The crude extract of whole midgut S. levis larvae was submitted to ion exchange chromatography in DEAE-Sepharose. A large peak of inactive protein was eluted with 0.3 M NaCl. Two other peaks were eluted selleck compound in 1 M NaCl ( Fig. 4A). These two peaks hydrolyze Z-FR-MCA, but most of the activity was associated with the second peak. SDS-PAGE of the purified proteins
revealed a single band corresponding to each eluted peak, displaying the same molecular mass of approximately 37 kDa ( Fig. 4B). As the enzyme present in the second peak has greater activity and was more stable than the first, it was chosen for characterization. Thus, the data refer only to the major S. levis midgut cathepsin L. The successfully purified enzyme is active on Z-FR-MCA, has an optimal pH of 6 (Fig. 5). The kinetic parameters for the hydrolysis of the fluorogenic peptides Z-FR-MCA, Z-RR-MCA and Z-LR-MCA by S. levis cysteine proteinase were determined.
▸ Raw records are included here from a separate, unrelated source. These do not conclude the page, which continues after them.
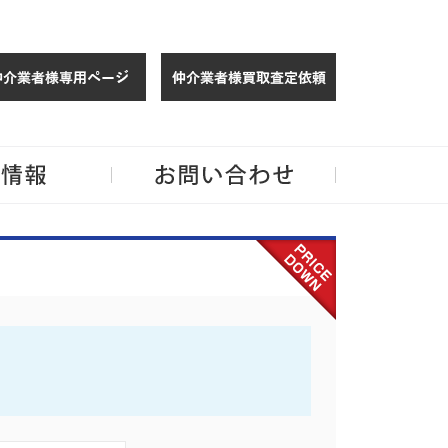
仲介様 ログイン
仲介業者様買取
玉・千葉のリノベーション住宅や中古マンションを手がける会社ならJPMへ。
企業情報
お問い合わせ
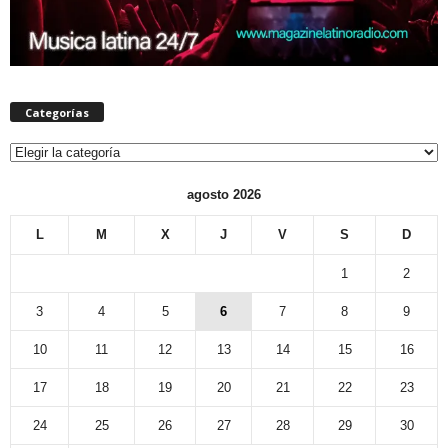
Categorías
Categorías
agosto 2026
L
M
X
J
V
S
D
1
2
3
4
5
6
7
8
9
10
11
12
13
14
15
16
17
18
19
20
21
22
23
24
25
26
27
28
29
30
The greatest catalytic efficiency was obtained with Z-FR-MCA with kcat/Km value of 30.0 ± 0.5 μM−1 s−1. The substrate Z-LR-MCA was hydrolyzed with a kcat/Km value of 20.0 ± 1.1 μM−1 s−1 and Z-RR-MCA substrate was resistant to hydrolysis. The kinetic data and standard deviations were calculated from at least three separate determinations. Amylase and maltase were assayed throughout the midgut to
define the sites of initial (amylase) and final (maltase) starch digestion. Cysteine proteinase selleck chemicals and trypsin were found to be the major and minor digestive proteinases, respectively,
in S. levis (see previous item). Hence, both proteinase activities were selected NADPH-cytochrome-c2 reductase to identify the site of initial protein digestion and that of final digestion of aminopeptidase. Optimal pH for the selected enzymes are ( Fig. 5) 6–7 for amylase, 5–6 for maltase, 8–10 for trypsin, 7–8 for aminopeptidase and 6.0 for cysteine proteinase. The selected enzymes were analyzed in the midgut contents and in the soluble and membrane-bound fraction of the midgut tissue at different sites along the midgut ( Fig. 6). Based on the data, amylase, maltase, cysteine proteinase and trypsin predominate in the luminal contents of the anterior (V1 and V2) midgut. However, trypsin also occurs in significant amounts in the tissue both as a soluble and as a membrane-bound enzyme ( Fig. 6). An aminopeptidase is found mainly in the posterior (V3 + V4) midgut as a membrane-bound enzyme ( Fig. 6). The midgut of S. levis has two cysteine proteinases, two trypsins and perhaps a negligible chymotrypsin. SDS-PAGE analysis showed purified bands of cysteine proteinases both with 37 kDa eluted at 1 M NaCl as two peaks. This elution profile suggests the presence of two isoforms of cysteine proteinase that most likely differ in their charge or isoeletric point. S. levis cathepsin L exhibits elution profile similar to human cathepsin L (EC 22.214.171.124) purified from human kidneys ( Turk, 1993). The major S.